After hearing this in my current audiobook, No Ordinary Time by Doris Kearns Goodwin, I was as amazed as I've ever been. Can you believe it? I am speechless.
In the summer of 1942, the accustomed rhythms of daily life were disrupted in every factory, business, and home by the institution of rationing and price control.
To ensure a sufficient amount of cotton and wool to supply the army with more than 64 million flannel shirts, 165 million coats, and 229 million pairs of trousers, the War Production Board mandated a new "Victory" suit for civilians, with cuffless trousers and narrower lapels. Reductions in the amount of cloth allowed also led to shorter, pleatless skirts, rising several inches above the knee, and to the creation of a new two-piece bathing suit.

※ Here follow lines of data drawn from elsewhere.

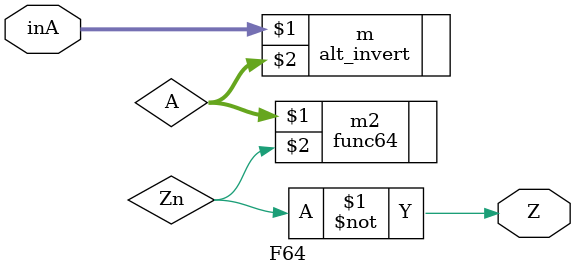
<source format=v>
module F64(inA, Z
	);

	// Assigning ports as in/out
	input [63:0] inA;
	output Z;

	wire [63:0] A;
	alt_invert #(64) m(inA, A);

	wire Zn;
	func64 m2(A, Zn);

	assign Z = ~Zn;

endmodule

</source>
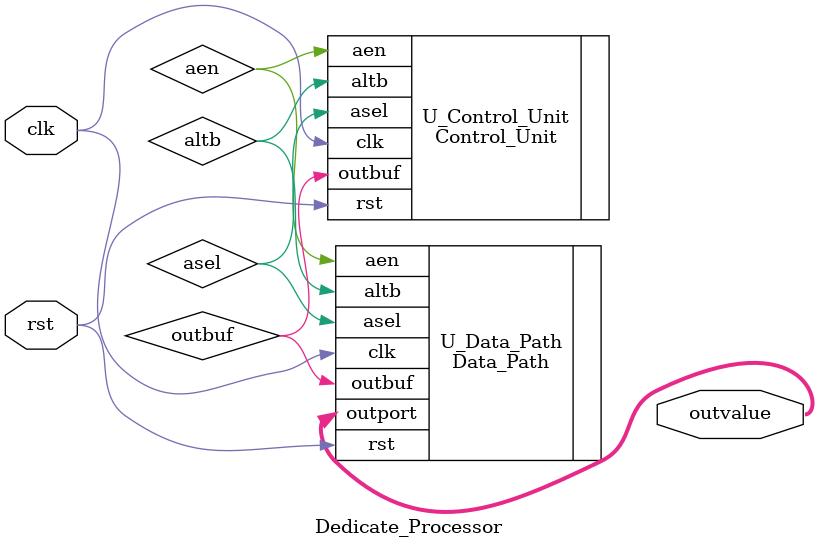
<source format=sv>
module Dedicate_Processor(
    input logic clk,
    input logic rst,
    output logic [7:0] outvalue
    );

    logic altb, aen, asel, outbuf;

    Control_Unit U_Control_Unit(
        .clk(clk),
        .rst(rst),
        .altb(altb),

        .asel(asel),
        .aen(aen),
        .outbuf(outbuf)
    );

    Data_Path U_Data_Path(
        .clk(clk),
        .rst(rst),
        .asel(asel),
        .aen(aen),
        .outbuf(outbuf),

        .altb(altb),
        .outport(outvalue)
    );

endmodule

</source>
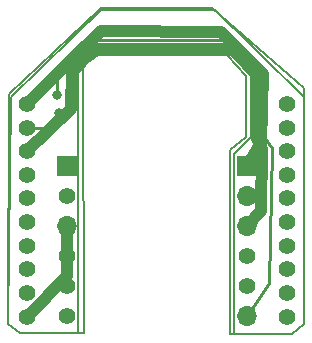
<source format=gtl>
<<<<<<< HEAD
G04 #@! TF.GenerationSoftware,KiCad,Pcbnew,7.99.0-unknown-556120554e~172~ubuntu22.04.1*
G04 #@! TF.CreationDate,2023-08-17T23:45:12+09:00*
=======
G04 #@! TF.GenerationSoftware,KiCad,Pcbnew,7.99.0-unknown-4c4bbdc8f3~172~ubuntu22.04.1*
G04 #@! TF.CreationDate,2023-08-08T20:27:13+09:00*
>>>>>>> 19db055ad74dc80f637f43bf08fee7929738abcf
G04 #@! TF.ProjectId,bGeigieCast V1.6.0(StampS3),62476569-6769-4654-9361-73742056312e,rev?*
G04 #@! TF.SameCoordinates,Original*
G04 #@! TF.FileFunction,Copper,L1,Top*
G04 #@! TF.FilePolarity,Positive*
%FSLAX46Y46*%
G04 Gerber Fmt 4.6, Leading zero omitted, Abs format (unit mm)*
<<<<<<< HEAD
G04 Created by KiCad (PCBNEW 7.99.0-unknown-556120554e~172~ubuntu22.04.1) date 2023-08-17 23:45:12*
=======
G04 Created by KiCad (PCBNEW 7.99.0-unknown-4c4bbdc8f3~172~ubuntu22.04.1) date 2023-08-08 20:27:13*
>>>>>>> 19db055ad74dc80f637f43bf08fee7929738abcf
%MOMM*%
%LPD*%
G01*
G04 APERTURE LIST*
G04 #@! TA.AperFunction,ComponentPad*
<<<<<<< HEAD
%ADD10C,1.400000*%
G04 #@! TD*
G04 #@! TA.AperFunction,ComponentPad*
%ADD11R,1.700000X1.700000*%
G04 #@! TD*
G04 #@! TA.AperFunction,ComponentPad*
%ADD12O,1.700000X1.700000*%
=======
%ADD10R,1.700000X1.700000*%
G04 #@! TD*
G04 #@! TA.AperFunction,ComponentPad*
%ADD11O,1.700000X1.700000*%
G04 #@! TD*
G04 #@! TA.AperFunction,ComponentPad*
%ADD12C,1.400000*%
>>>>>>> 19db055ad74dc80f637f43bf08fee7929738abcf
G04 #@! TD*
G04 #@! TA.AperFunction,ViaPad*
%ADD13C,0.800000*%
G04 #@! TD*
G04 #@! TA.AperFunction,Conductor*
<<<<<<< HEAD
%ADD14C,0.500000*%
G04 #@! TD*
G04 #@! TA.AperFunction,Conductor*
%ADD15C,0.250000*%
=======
%ADD14C,0.250000*%
G04 #@! TD*
G04 #@! TA.AperFunction,Conductor*
%ADD15C,1.000000*%
>>>>>>> 19db055ad74dc80f637f43bf08fee7929738abcf
G04 #@! TD*
G04 #@! TA.AperFunction,Profile*
%ADD16C,0.150000*%
G04 #@! TD*
G04 APERTURE END LIST*
D10*
<<<<<<< HEAD
=======
X156050000Y-104592000D03*
D11*
X156050000Y-107132000D03*
X156050000Y-109672000D03*
X156050000Y-117292000D03*
D10*
X140796000Y-104592000D03*
D11*
X140796000Y-109672000D03*
D12*
>>>>>>> 19db055ad74dc80f637f43bf08fee7929738abcf
X137400000Y-99350000D03*
X137400000Y-101350000D03*
X137400000Y-103350000D03*
X137400000Y-105350000D03*
X137400000Y-107350000D03*
X137400000Y-109350000D03*
X137400000Y-111350000D03*
X137400000Y-113350000D03*
X137400000Y-115350000D03*
X137400000Y-117350000D03*
X159400000Y-117350000D03*
X159400000Y-115350000D03*
X159400000Y-113350000D03*
X159400000Y-111350000D03*
X159400000Y-109350000D03*
X159400000Y-107350000D03*
X159400000Y-105350000D03*
X159400000Y-103350000D03*
X159400000Y-101350000D03*
X159400000Y-99350000D03*
<<<<<<< HEAD
D11*
X140796000Y-104592000D03*
D12*
X140796000Y-107132000D03*
X140796000Y-109672000D03*
X140796000Y-112212000D03*
X140796000Y-114752000D03*
X140796000Y-117292000D03*
D11*
X156050000Y-104592000D03*
D12*
X156050000Y-107132000D03*
X156050000Y-109672000D03*
X156050000Y-112212000D03*
X156050000Y-114752000D03*
X156050000Y-117292000D03*
D13*
X139987000Y-98623000D03*
D14*
X158148000Y-103068000D02*
X157894000Y-114498000D01*
X139987000Y-96464000D02*
X142527000Y-93966333D01*
X142527000Y-93966333D02*
X154973000Y-93924000D01*
X139987000Y-98623000D02*
X139987000Y-96464000D01*
X157513000Y-96650267D02*
X157513000Y-102179000D01*
X157894000Y-114498000D02*
X156050000Y-117292000D01*
X154973000Y-93924000D02*
X157513000Y-96650267D01*
X157513000Y-102179000D02*
X158148000Y-103068000D01*
D15*
X154846000Y-94686000D02*
X156878000Y-96845000D01*
X137400000Y-103350000D02*
X141130000Y-99766000D01*
X156878000Y-102306000D02*
X157317506Y-103195000D01*
X141257000Y-96464000D02*
X143035000Y-94686000D01*
X143035000Y-94686000D02*
X154846000Y-94686000D01*
X157259000Y-108402000D02*
X156050000Y-109672000D01*
X141130000Y-99766000D02*
X141257000Y-96464000D01*
X156878000Y-96845000D02*
X156878000Y-102306000D01*
X157317506Y-103195000D02*
X157259000Y-108402000D01*
D16*
X135836040Y-117988000D02*
X136850000Y-118750000D01*
X135923000Y-98496000D02*
X135836040Y-117988000D01*
X141765000Y-118741000D02*
X136850000Y-118750000D01*
X159832000Y-118816000D02*
X154973000Y-118816000D01*
X160850000Y-117950000D02*
X160866000Y-97996000D01*
X143670000Y-91257000D02*
X135923000Y-98496000D01*
X160850000Y-117950000D02*
X159832000Y-118816000D01*
X141765000Y-96718000D02*
X141765000Y-118741000D01*
X156360127Y-102138500D02*
X154973000Y-103576000D01*
X154719000Y-95194000D02*
X156370000Y-96972000D01*
X154973000Y-103576000D02*
X154973000Y-118816000D01*
X153068000Y-91257000D02*
X143670000Y-91257000D01*
X143162000Y-95194000D02*
X141765000Y-96718000D01*
X154719000Y-95194000D02*
X143162000Y-95194000D01*
X156379872Y-96972000D02*
X156360127Y-102138500D01*
X153068000Y-91257000D02*
X160866000Y-97996000D01*
=======
D13*
X140114000Y-100147000D03*
D14*
X138911000Y-101350000D02*
X140114000Y-100147000D01*
X137400000Y-101350000D02*
X138911000Y-101350000D01*
D15*
X137400000Y-117350000D02*
X140796000Y-113954000D01*
X140796000Y-113954000D02*
X140796000Y-109672000D01*
X157259000Y-102687000D02*
X156050000Y-104592000D01*
X157386000Y-96845000D02*
X157259000Y-102687000D01*
X143670000Y-93162000D02*
X153830000Y-93289000D01*
X137400000Y-99350000D02*
X141302000Y-95448000D01*
X141302000Y-95448000D02*
X143670000Y-93162000D01*
X153830000Y-93289000D02*
X157386000Y-96845000D01*
D14*
X137400000Y-101350000D02*
X136975431Y-100925431D01*
D16*
X135836040Y-117988000D02*
X136850000Y-118750000D01*
X136050000Y-98750000D02*
X135836040Y-117988000D01*
X142273000Y-118741000D02*
X136850000Y-118750000D01*
X159832000Y-118816000D02*
X154593020Y-118816000D01*
X160850000Y-117950000D02*
X160866000Y-98766000D01*
X143670000Y-91384000D02*
X136050000Y-98750000D01*
X160850000Y-117950000D02*
X159832000Y-118816000D01*
X142185490Y-96164000D02*
X142273000Y-118741000D01*
X155969255Y-102138500D02*
X154592000Y-103235500D01*
X154338000Y-95194000D02*
X155989000Y-96972000D01*
X154592000Y-103235500D02*
X154593020Y-118816000D01*
X153322000Y-91384000D02*
X143670000Y-91384000D01*
X143416000Y-95240000D02*
X142185490Y-96164000D01*
X154338000Y-95194000D02*
X143416000Y-95240000D01*
X155989000Y-96972000D02*
X155969255Y-102138500D01*
X153322000Y-91384000D02*
X160866000Y-98766000D01*
>>>>>>> 19db055ad74dc80f637f43bf08fee7929738abcf
M02*

</source>
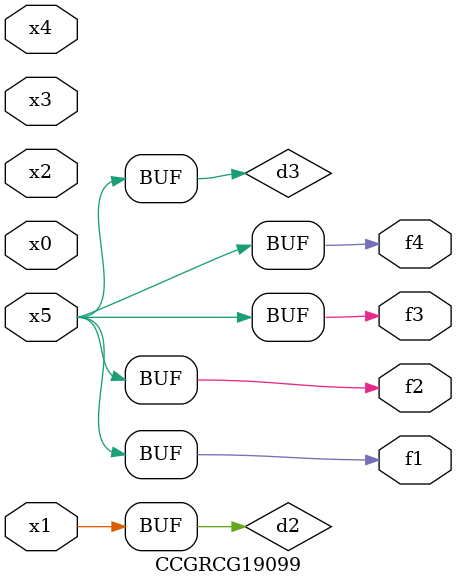
<source format=v>
module CCGRCG19099(
	input x0, x1, x2, x3, x4, x5,
	output f1, f2, f3, f4
);

	wire d1, d2, d3;

	not (d1, x5);
	or (d2, x1);
	xnor (d3, d1);
	assign f1 = d3;
	assign f2 = d3;
	assign f3 = d3;
	assign f4 = d3;
endmodule

</source>
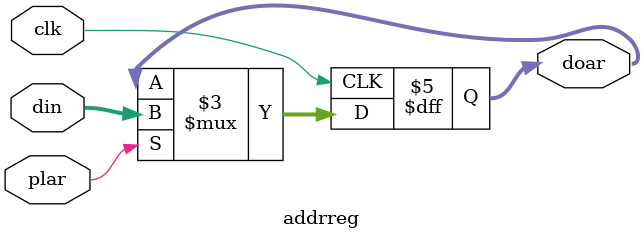
<source format=sv>
module addrreg(din,plar,clk,doar);
  input [7:0] din;
  input plar,clk;
  output reg [7:0] doar;
  
  always @(posedge clk)
    if(plar)
      doar=din;
  
endmodule
</source>
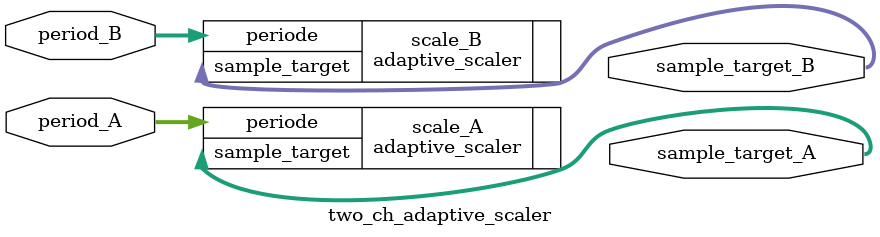
<source format=v>
module two_ch_adaptive_scaler (
	
	input wire [31:0] period_A,
	input wire [31:0] period_B,
	
	output reg [9:0] sample_target_A,
	output reg [9:0] sample_target_B
	
	);
	
	adaptive_scaler scale_A (
	
		.periode(period_A),
		.sample_target(sample_target_A)
		
		);
		
	adaptive_scaler scale_B (
	
		.periode(period_B),
		.sample_target(sample_target_B)
		
		);
	
endmodule	
		
</source>
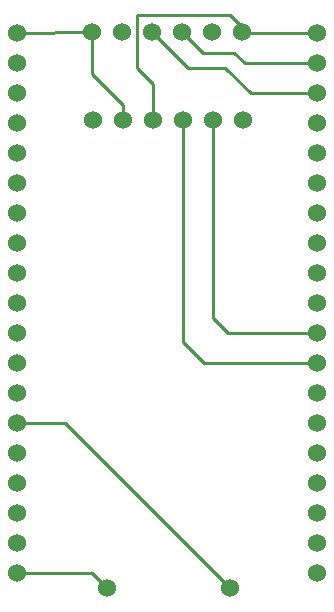
<source format=gtl>
G04 Layer: TopLayer*
G04 EasyEDA v6.5.22, 2023-01-02 13:12:36*
G04 47529accbdb14ac4be852964c7da3e5e,963ededa1bec40798c37f3e62625e793,10*
G04 Gerber Generator version 0.2*
G04 Scale: 100 percent, Rotated: No, Reflected: No *
G04 Dimensions in millimeters *
G04 leading zeros omitted , absolute positions ,4 integer and 5 decimal *
%FSLAX45Y45*%
%MOMM*%

%ADD10C,0.2540*%
%ADD11C,1.5240*%

%LPD*%
D10*
X127000Y1524000D02*
G01*
X533400Y1524000D01*
X1930400Y127000D01*
X127000Y254000D02*
G01*
X762000Y254000D01*
X889000Y127000D01*
X1790700Y4089400D02*
G01*
X1790700Y2413000D01*
X1917700Y2286000D01*
X2667000Y2286000D01*
X2667000Y2032000D02*
G01*
X1714500Y2032000D01*
X1536700Y2209800D01*
X1536700Y4089400D01*
X2667000Y4826000D02*
G01*
X2043811Y4826000D01*
X2031111Y4838700D01*
X127000Y4826000D02*
G01*
X762000Y4837937D01*
X762000Y4483100D01*
X1028700Y4216400D01*
X1028700Y4089400D01*
X2031111Y4838700D02*
G01*
X2031111Y4877688D01*
X1930400Y4978400D01*
X1143000Y4978400D01*
X1143000Y4533900D01*
X1282700Y4394200D01*
X1282700Y4089400D01*
X2667000Y4572000D02*
G01*
X2057400Y4572000D01*
X1968500Y4660900D01*
X1700911Y4660900D01*
X1523111Y4838700D01*
X2667000Y4318000D02*
G01*
X2108200Y4318000D01*
X1892300Y4533900D01*
X1573911Y4533900D01*
X1269111Y4838700D01*
D11*
G01*
X889000Y127000D03*
G01*
X1930400Y127000D03*
G01*
X127000Y508000D03*
G01*
X127000Y254000D03*
G01*
X127000Y762000D03*
G01*
X127000Y1016000D03*
G01*
X127000Y1270000D03*
G01*
X127000Y1524000D03*
G01*
X127000Y1778000D03*
G01*
X127000Y2032000D03*
G01*
X127000Y2286000D03*
G01*
X127000Y2540000D03*
G01*
X127000Y2794000D03*
G01*
X127000Y3048000D03*
G01*
X127000Y3302000D03*
G01*
X127000Y3556000D03*
G01*
X127000Y3810000D03*
G01*
X127000Y4064000D03*
G01*
X127000Y4318000D03*
G01*
X127000Y4572000D03*
G01*
X127000Y4826000D03*
G01*
X2667000Y4826000D03*
G01*
X2667000Y4572000D03*
G01*
X2667000Y4318000D03*
G01*
X2667000Y4064000D03*
G01*
X2667000Y3810000D03*
G01*
X2667000Y3556000D03*
G01*
X2667000Y3302000D03*
G01*
X2667000Y3048000D03*
G01*
X2667000Y2794000D03*
G01*
X2667000Y2540000D03*
G01*
X2667000Y2286000D03*
G01*
X2667000Y2032000D03*
G01*
X2667000Y1778000D03*
G01*
X2667000Y1524000D03*
G01*
X2667000Y1270000D03*
G01*
X2667000Y1016000D03*
G01*
X2667000Y762000D03*
G01*
X2667000Y508000D03*
G01*
X2667000Y254000D03*
G01*
X774700Y4089400D03*
G01*
X1028700Y4089400D03*
G01*
X1282700Y4089400D03*
G01*
X1536700Y4089400D03*
G01*
X1790700Y4089400D03*
G01*
X2044700Y4089400D03*
G01*
X761111Y4838700D03*
G01*
X2031111Y4838700D03*
G01*
X1777111Y4838700D03*
G01*
X1523111Y4838700D03*
G01*
X1269111Y4838700D03*
G01*
X1015111Y4838700D03*
M02*

</source>
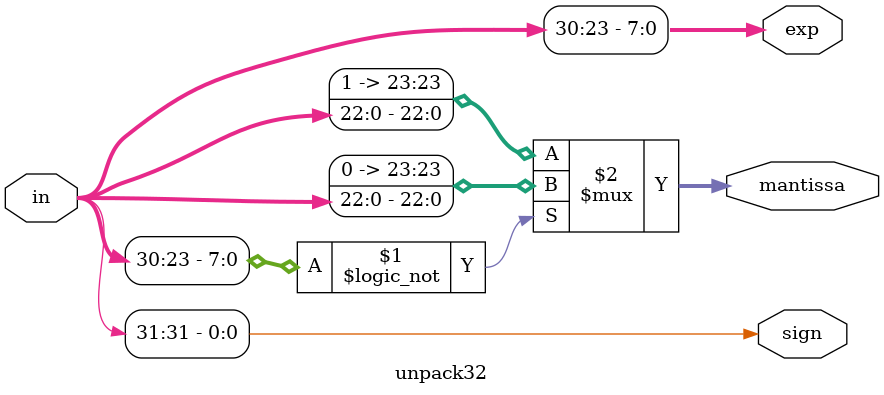
<source format=v>
module unpack32(in, sign, exp, mantissa);
    input [31:0] in;
    output sign;
    output [7:0] exp;
    output [23:0] mantissa;

    assign sign = in[31];
    assign exp = in[30:23];
    
    assign mantissa = (exp == 8'b0) ? {1'b0, in[22:0]} : {1'b1, in[22:0]};
endmodule

</source>
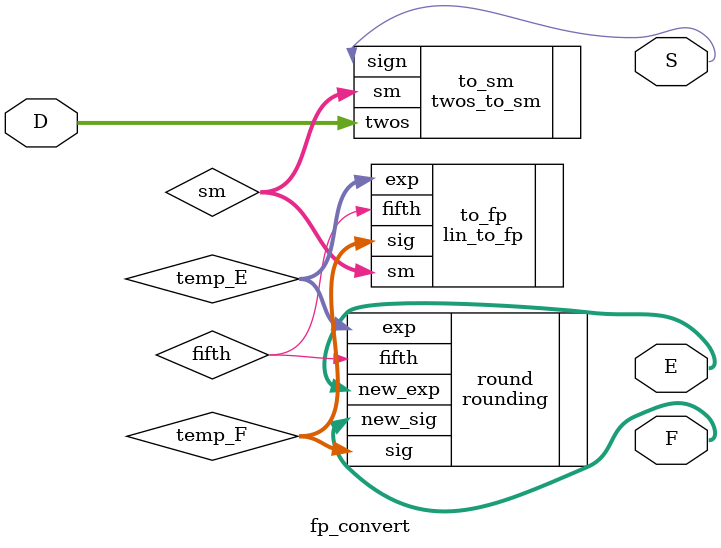
<source format=v>
`timescale 1ns / 1ps

module fp_convert(
    // Input
    D,
    // Outputs
    S,E,F
    );
    
    input [11:0]    D;  // two's complement
    output          S;  // sign bit
    output [2:0]    E;  // exponent bit
    output [3:0]    F;  // significand
    
    reg [11:0]      sm;     // sign magnitude representation
    reg [2:0]       temp_E;
    reg [3:0]       temp_F;
    reg             fifth;  // fifth bit after leading zeroes
    
    // Convert from two's complement to sign magnitude
    twos_to_sm to_sm(
            .twos(D),
            .sm(sm),
            .sign(S)
        );
    
    // Linear to floating point
    lin_to_fp to_fp(
            .sm(sm),
            .exp(temp_E),
            .sig(temp_F),
            .fifth(fifth)
        );
    
    // Adjust for rounding
    rounding round(
            .fifth(fifth),
            .exp(temp_E),
            .sig(temp_F),
            .new_exp(E),
            .new_sig(F)
        );
    
    
endmodule
    
    
    
    
    
    /*
    
    integer         index;  
    reg [2:0]       lead_z;
    reg [2:0]       exp;
    reg [3:0]       sig;
    reg             round;
    
    always @(posedge clk) begin
    
        // If linear encoding is negative, convert to sign-magnitude
        if (S)
            sign_mag = ~D[11:0] + 'b1;
        
        
        
        
        // ******* we should put these in separate blocks ********
        
        
        // EXPONENT
        // Count leading 0's
        for (index = 0; index < 8; index = index + 1) begin
            if (D[11 - index])
                break;
            lead_z = lead_z + 'b1;
          end
        
        // If 8+ leading 0's, set exp to 0
        exp = ~lead_z[2:0];
        
        // Otherwise set to ~lead_z + 1
        if (~(lead_z[0] & lead_z[1] & lead_z[2] & D[11-index]))
            exp = exp + 'b1;
            
            
            
        // SIGNIFICAND
        // Find index of first 1 to extract significand
        while (~D[11-index])
            index = index + 1;
         
        // Extract significand, the 4 bits after leading zeroes
        for (integer i = 3; i >= 0; i = i - 1) begin
            sig[i] = D[11-index];
            index = index - 1;
          end
        
        
        
        // ROUNDING
        round = D[11 - index];
        
        // Check whether exp needs to be rounded up
        if (round)
            if (sig[0] & sig[1] & sig[2] & sig[3])
                if (~(exp[0] & exp[1] & exp[2]))
                  begin
                    exp = exp + 'b1;
                    sig[3:0] = 4'b1000;
                  end
            else
                sig = sig + 'b1;
        
      end
      
    assign E = exp[2:0];
    assign F = sig[3:0];
    
    */

</source>
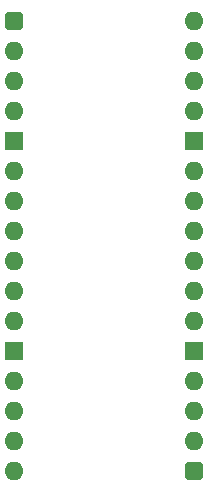
<source format=gbr>
%TF.GenerationSoftware,KiCad,Pcbnew,7.0.5*%
%TF.CreationDate,2023-12-18T15:21:58+02:00*%
%TF.ProjectId,SNES Controller Clock,534e4553-2043-46f6-9e74-726f6c6c6572,rev?*%
%TF.SameCoordinates,Original*%
%TF.FileFunction,Soldermask,Bot*%
%TF.FilePolarity,Negative*%
%FSLAX46Y46*%
G04 Gerber Fmt 4.6, Leading zero omitted, Abs format (unit mm)*
G04 Created by KiCad (PCBNEW 7.0.5) date 2023-12-18 15:21:58*
%MOMM*%
%LPD*%
G01*
G04 APERTURE LIST*
G04 Aperture macros list*
%AMRoundRect*
0 Rectangle with rounded corners*
0 $1 Rounding radius*
0 $2 $3 $4 $5 $6 $7 $8 $9 X,Y pos of 4 corners*
0 Add a 4 corners polygon primitive as box body*
4,1,4,$2,$3,$4,$5,$6,$7,$8,$9,$2,$3,0*
0 Add four circle primitives for the rounded corners*
1,1,$1+$1,$2,$3*
1,1,$1+$1,$4,$5*
1,1,$1+$1,$6,$7*
1,1,$1+$1,$8,$9*
0 Add four rect primitives between the rounded corners*
20,1,$1+$1,$2,$3,$4,$5,0*
20,1,$1+$1,$4,$5,$6,$7,0*
20,1,$1+$1,$6,$7,$8,$9,0*
20,1,$1+$1,$8,$9,$2,$3,0*%
G04 Aperture macros list end*
%ADD10RoundRect,0.400000X-0.400000X-0.400000X0.400000X-0.400000X0.400000X0.400000X-0.400000X0.400000X0*%
%ADD11O,1.600000X1.600000*%
%ADD12R,1.600000X1.600000*%
G04 APERTURE END LIST*
D10*
%TO.C,J2*%
X86360000Y-71120000D03*
D11*
X86360000Y-73660000D03*
X86360000Y-76200000D03*
X86360000Y-78740000D03*
D12*
X86360000Y-81280000D03*
D11*
X86360000Y-83820000D03*
X86360000Y-86360000D03*
X86360000Y-88900000D03*
X86360000Y-91440000D03*
X86360000Y-93980000D03*
X86360000Y-96520000D03*
D12*
X86360000Y-99060000D03*
D11*
X86360000Y-101600000D03*
X86360000Y-104140000D03*
X86360000Y-106680000D03*
X86360000Y-109220000D03*
D10*
X101600000Y-109220000D03*
D11*
X101600000Y-106680000D03*
X101600000Y-104140000D03*
X101600000Y-101600000D03*
D12*
X101600000Y-99060000D03*
D11*
X101600000Y-96520000D03*
X101600000Y-93980000D03*
X101600000Y-91440000D03*
X101600000Y-88900000D03*
X101600000Y-86360000D03*
X101600000Y-83820000D03*
D12*
X101600000Y-81280000D03*
D11*
X101600000Y-78740000D03*
X101600000Y-76200000D03*
X101600000Y-73660000D03*
X101600000Y-71120000D03*
%TD*%
M02*

</source>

Women took the loss of pleated skirts and one-piece bathing suits in stride, but when the rubber shortage threatened the continuing manufacture of girdles, a passionate outcry arose. Though government sources tried to suggest that "women grow their own muscular girdles by exercising," women argued that "neither exercise nor any other known remedy" could restore aging muscles to their original youthful tautness. Without "proper support from well-fitted foundation garments" to hold the abdomen in place, there was no way, journalist Marion Dixon argued in a contemporary health magazine, that a woman past thirty could keep her posture erect or do physical work without tiring. "Certainly," Dixon concluded, "Uncle Sam does not want American women to wear garments that would menace their health or hamper their efficiency, especially during wartime, when every ounce of energy and effort is needed."
The government heeded the women's cries. Not long after the first public discussion of curtailing girdles, the War Production Board announced that foundation garments were an essential part of a woman's wardrobe, and as such could continue to be manufactured, despite the precious rubber involved!